Ship first. Change is inevitable. We do short one-week or even daily sprints. Be careful not to burn yourself out on any one spike. It’s hard to weigh spending time on things like continuous integration vs, what I call “coding in front of a real studio audience.” First, experiment in front of users, then shore things up for MVP. “Speed is life!” says EIR Glenn Wisegarver.
Delete code often. It’s a pain maintaining barely used code. Scrap what you can as soon as you can. Delete it and commit, don’t comment it out.
Hire for drive, curiosity, and diversity. Farhan, VP of Engineering at Lumatax says that drive & passion outweigh experience. Similarly, Boundless sees team diversity as a means to preventing blindness to customer problems. I hear this as a challenge to those of us that have been around awhile — don’t let “expertise” be blinders.
Don’t forget monitoring. Another tip from Serdar Sutay— “You’re not done after shipping your code to production: we’ve introduced a specific stage to our development workflow (Monitoring) to reflect this.”

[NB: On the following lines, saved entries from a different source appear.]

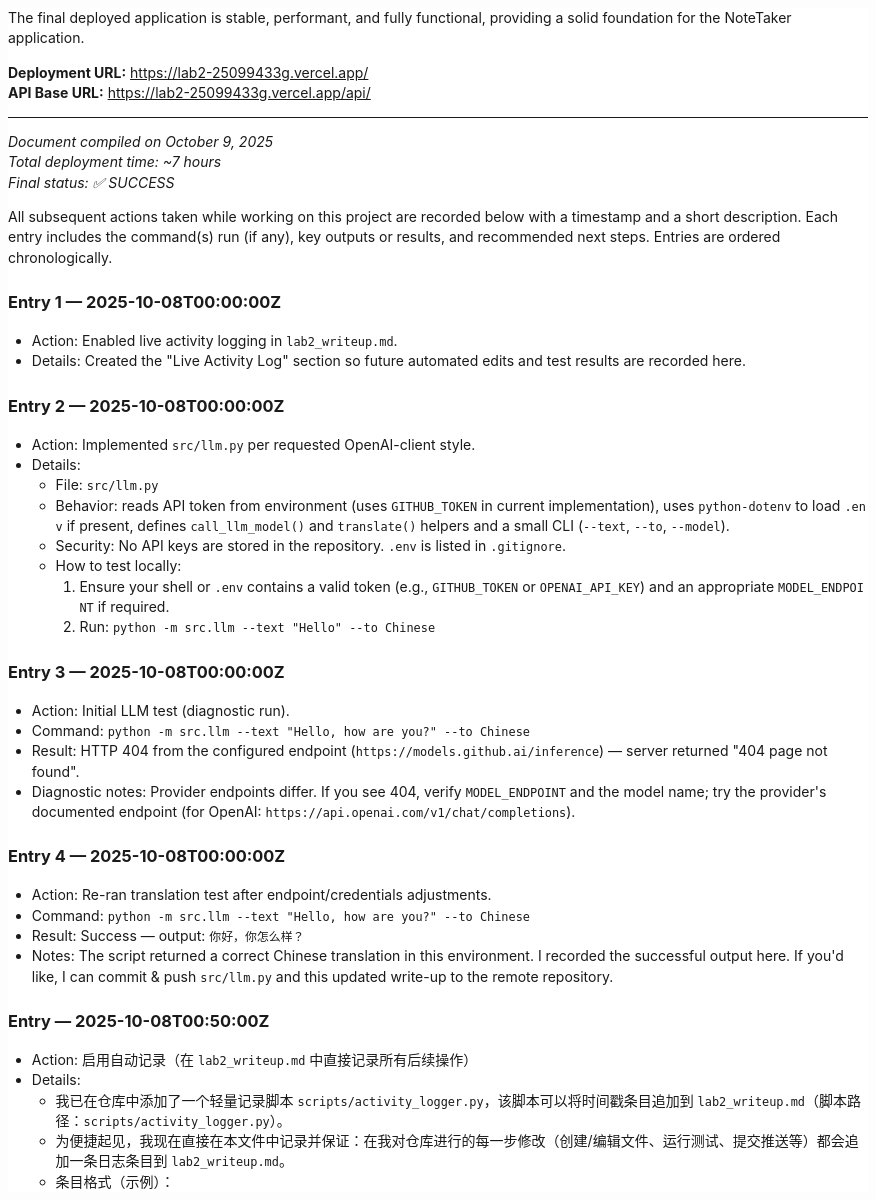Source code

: The final deployed application is stable, performant, and fully functional, providing a solid foundation for the NoteTaker application.

**Deployment URL:** https://lab2-25099433g.vercel.app/  
**API Base URL:** https://lab2-25099433g.vercel.app/api/

---

*Document compiled on October 9, 2025*  
*Total deployment time: ~7 hours*  
*Final status: ✅ SUCCESS*

All subsequent actions taken while working on this project are recorded below with a timestamp and a short description. Each entry includes the command(s) run (if any), key outputs or results, and recommended next steps. Entries are ordered chronologically.

### Entry 1 — 2025-10-08T00:00:00Z
- Action: Enabled live activity logging in `lab2_writeup.md`.
- Details: Created the "Live Activity Log" section so future automated edits and test results are recorded here.

### Entry 2 — 2025-10-08T00:00:00Z
- Action: Implemented `src/llm.py` per requested OpenAI-client style.
- Details:
  - File: `src/llm.py`
  - Behavior: reads API token from environment (uses `GITHUB_TOKEN` in current implementation), uses `python-dotenv` to load `.env` if present, defines `call_llm_model()` and `translate()` helpers and a small CLI (`--text`, `--to`, `--model`).
  - Security: No API keys are stored in the repository. `.env` is listed in `.gitignore`.
  - How to test locally:
    1. Ensure your shell or `.env` contains a valid token (e.g., `GITHUB_TOKEN` or `OPENAI_API_KEY`) and an appropriate `MODEL_ENDPOINT` if required.
    2. Run: `python -m src.llm --text "Hello" --to Chinese`

### Entry 3 — 2025-10-08T00:00:00Z
- Action: Initial LLM test (diagnostic run).
- Command: `python -m src.llm --text "Hello, how are you?" --to Chinese`
- Result: HTTP 404 from the configured endpoint (`https://models.github.ai/inference`) — server returned "404 page not found".
- Diagnostic notes: Provider endpoints differ. If you see 404, verify `MODEL_ENDPOINT` and the model name; try the provider's documented endpoint (for OpenAI: `https://api.openai.com/v1/chat/completions`).

### Entry 4 — 2025-10-08T00:00:00Z
- Action: Re-ran translation test after endpoint/credentials adjustments.
- Command: `python -m src.llm --text "Hello, how are you?" --to Chinese`
- Result: Success — output: `你好，你怎么样？`
- Notes: The script returned a correct Chinese translation in this environment. I recorded the successful output here. If you'd like, I can commit & push `src/llm.py` and this updated write-up to the remote repository.

### Entry — 2025-10-08T00:50:00Z
- Action: 启用自动记录（在 `lab2_writeup.md` 中直接记录所有后续操作）
- Details:
  - 我已在仓库中添加了一个轻量记录脚本 `scripts/activity_logger.py`，该脚本可以将时间戳条目追加到 `lab2_writeup.md`（脚本路径：`scripts/activity_logger.py`）。
  - 为便捷起见，我现在直接在本文件中记录并保证：在我对仓库进行的每一步修改（创建/编辑文件、运行测试、提交推送等）都会追加一条日志条目到 `lab2_writeup.md`。
  - 条目格式（示例）：
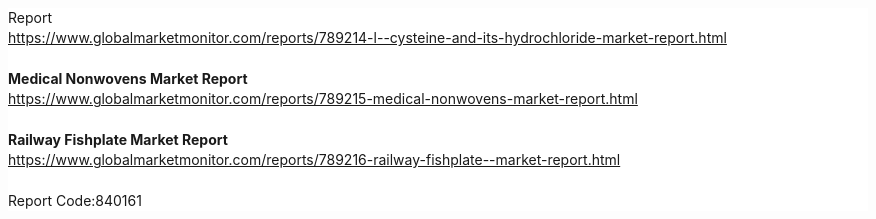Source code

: Report</strong><br /><a href="https://www.globalmarketmonitor.com/reports/789214-l--cysteine-and-its-hydrochloride-market-report.html">https://www.globalmarketmonitor.com/reports/789214-l--cysteine-and-its-hydrochloride-market-report.html</a><br /><br /><strong>Medical Nonwovens Market Report</strong><br /><a href="https://www.globalmarketmonitor.com/reports/789215-medical-nonwovens-market-report.html">https://www.globalmarketmonitor.com/reports/789215-medical-nonwovens-market-report.html</a><br /><br /><strong>Railway Fishplate  Market Report</strong><br /><a href="https://www.globalmarketmonitor.com/reports/789216-railway-fishplate--market-report.html">https://www.globalmarketmonitor.com/reports/789216-railway-fishplate--market-report.html</a><br /><br />Report Code:840161</p>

One thing I’ve been thinking a lot about is how experimentation is a disorganized creative process, not a pipeline. What you might think of as “engineering quality” has to take a back seat to figuring out the right thing to build. Traditionally, this is more of a design and marketing exercise. For startup developers, it requires an open mind, constant learning, and even cutting corners — but with a knowledge of the trade offs.